**What the exercise asks**
Every entry below should be printed exactly, without its images.
Provided material START
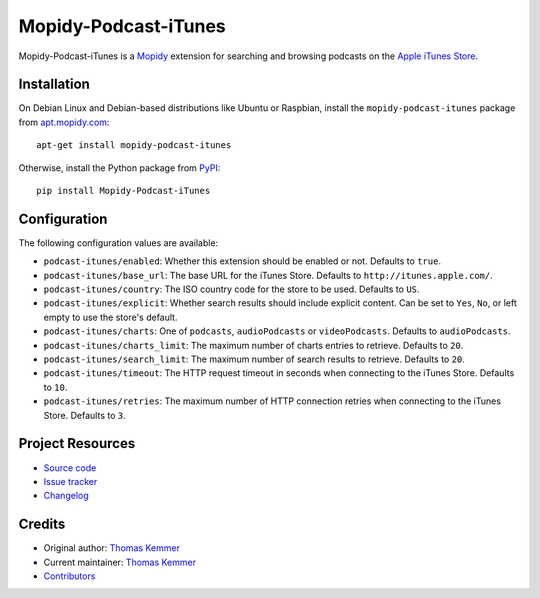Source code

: *********************
Mopidy-Podcast-iTunes
*********************

.. image:: https://img.shields.io/pypi/v/Mopidy-Podcast-iTunes
    :target: https://pypi.org/project/Mopidy-Podcast-iTunes/
    :alt: Latest PyPI version

.. image:: https://img.shields.io/github/workflow/status/tkem/mopidy-podcast-itunes/CI
    :target: https://github.com/tkem/mopidy-podcast-itunes/actions
    :alt: CI build status

.. image:: https://img.shields.io/codecov/c/gh/tkem/mopidy-podcast-itunes
    :target: https://codecov.io/gh/tkem/mopidy-podcast-itunes
    :alt: Test coverage

.. image:: https://img.shields.io/github/license/tkem/mopidy-podcast-itunes
   :target: https://raw.github.com/tkem/mopidy-podcast-itunes/master/LICENSE
   :alt: License

.. image:: https://img.shields.io/badge/code%20style-black-000000.svg
   :target: https://github.com/psf/black
   :alt: Code style: black

Mopidy-Podcast-iTunes is a Mopidy_ extension for searching and
browsing podcasts on the `Apple iTunes Store
<https://itunes.apple.com/genre/podcasts/id26>`_.

.. _Mopidy: http://www.mopidy.com/


Installation
============

On Debian Linux and Debian-based distributions like Ubuntu or
Raspbian, install the ``mopidy-podcast-itunes`` package from
apt.mopidy.com_::

  apt-get install mopidy-podcast-itunes

Otherwise, install the Python package from PyPI_::

  pip install Mopidy-Podcast-iTunes

.. _apt.mopidy.com: http://apt.mopidy.com/
.. _PyPI: https://pypi.python.org/pypi/Mopidy-Podcast-iTunes/


Configuration
=============

The following configuration values are available:

- ``podcast-itunes/enabled``: Whether this extension should be enabled
  or not.  Defaults to ``true``.

- ``podcast-itunes/base_url``: The base URL for the iTunes Store.
  Defaults to ``http://itunes.apple.com/``.

- ``podcast-itunes/country``: The ISO country code for the store to be
  used.  Defaults to ``US``.

- ``podcast-itunes/explicit``: Whether search results should include
  explicit content.  Can be set to ``Yes``, ``No``, or left empty to
  use the store's default.

- ``podcast-itunes/charts``: One of ``podcasts``, ``audioPodcasts`` or
  ``videoPodcasts``.  Defaults to ``audioPodcasts``.

- ``podcast-itunes/charts_limit``: The maximum number of charts
  entries to retrieve.  Defaults to ``20``.

- ``podcast-itunes/search_limit``: The maximum number of search
  results to retrieve.  Defaults to ``20``.

- ``podcast-itunes/timeout``: The HTTP request timeout in seconds when
  connecting to the iTunes Store.  Defaults to ``10``.

- ``podcast-itunes/retries``: The maximum number of HTTP connection
  retries when connecting to the iTunes Store.  Defaults to ``3``.


Project Resources
=================

- `Source code <https://github.com/tkem/mopidy-podcast-itunes>`_
- `Issue tracker <https://github.com/tkem/mopidy-podcast-itunes/issues>`_
- `Changelog <https://github.com/tkem/mopidy-podcast-itunes/blob/master/CHANGELOG.rst>`_


Credits
=======

- Original author: `Thomas Kemmer <https://github.com/tkem>`__
- Current maintainer: `Thomas Kemmer <https://github.com/tkem>`__
- `Contributors <https://github.com/tkem/mopidy-podcast-itunes/graphs/contributors>`_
Provided material END
**Response to this exercise**
Source code

: *********************
Mopidy-Podcast-iTunes
*********************

.. image:: https://img.shields.io/pypi/v/Mopidy-Podcast-iTunes
    :target: https://pypi.org/project/Mopidy-Podcast-iTunes/
    :alt: Latest PyPI version

.. image:: https://img.shields.io/github/workflow/status/tkem/mopidy-podcast-itunes/CI
    :target: https://github.com/tkem/mopidy-podcast-itunes/actions
    :alt: CI build status

.. image:: https://img.shields.io/codecov/c/gh/tkem/mopidy-podcast-itunes
    :target: https://codecov.io/gh/tkem/mopidy-podcast-itunes
    :alt: Test coverage

.. image:: https://img.shields.io/github/license/tkem/mopidy-podcast-itunes
   :target: https://raw.github.com/tkem/mopidy-podcast-itunes/master/LICENSE
   :alt: License

.. image:: https://img.shields.io/badge/code%20style-black-000000.svg
   :target: https://github.com/psf/black
   :alt: Code style: black

Mopidy-Podcast-iTunes is a Mopidy_ extension for searching and
browsing podcasts on the `Apple iTunes Store
<https://itunes.apple.com/genre/podcasts/id26>`_.

.. _Mopidy: http://www.mopidy.com/


Installation
============

On Debian Linux and Debian-based distributions like Ubuntu or
Raspbian, install the ``mopidy-podcast-itunes`` package from
apt.mopidy.com_::

  apt-get install mopidy-podcast-itunes

Otherwise, install the Python package from PyPI_::

  pip install Mopidy-Podcast-iTunes

.. _apt.mopidy.com: http://apt.mopidy.com/
.. _PyPI: https://pypi.python.org/pypi/Mopidy-Podcast-iTunes/


Configuration
=============

The following configuration values are available:

- ``podcast-itunes/enabled``: Whether this extension should be enabled
  or not.  Defaults to ``true``.

- ``podcast-itunes/base_url``: The base URL for the iTunes Store.
  Defaults to ``http://itunes.apple.com/``.

- ``podcast-itunes/country``: The ISO country code for the store to be
  used.  Defaults to ``US``.

- ``podcast-itunes/explicit``: Whether search results should include
  explicit content.  Can be set to ``Yes``, ``No``, or left empty to
  use the store's default.

- ``podcast-itunes/charts``: One of ``podcasts``, ``audioPodcasts`` or
  ``videoPodcasts``.  Defaults to ``audioPodcasts``.

- ``podcast-itunes/charts_limit``: The maximum number of charts
  entries to retrieve.  Defaults to ``20``.

- ``podcast-itunes/search_limit``: The maximum number of search
  results to retrieve.  Defaults to ``20``.

- ``podcast-itunes/timeout``: The HTTP request timeout in seconds when
  connecting to the iTunes Store.  Defaults to ``10``.

- ``podcast-itunes/retries``: The maximum number of HTTP connection
  retries when connecting to the iTunes Store.  Defaults to ``3``.


Project Resources
=================

- `Source code <https://github.com/tkem/mopidy-podcast-itunes>`_
- `Issue tracker <https://github.com/tkem/mopidy-podcast-itunes/issues>`_
- `Changelog <https://github.com/tkem/mopidy-podcast-itunes/blob/master/CHANGELOG.rst>`_


Credits
=======

- Original author: `Thomas Kemmer <https://github.com/tkem>`__
- Current maintainer: `Thomas Kemmer <https://github.com/tkem>`__
- `Contributors <https://github.com/tkem/mopidy-podcast-itunes/graphs/contributors>`_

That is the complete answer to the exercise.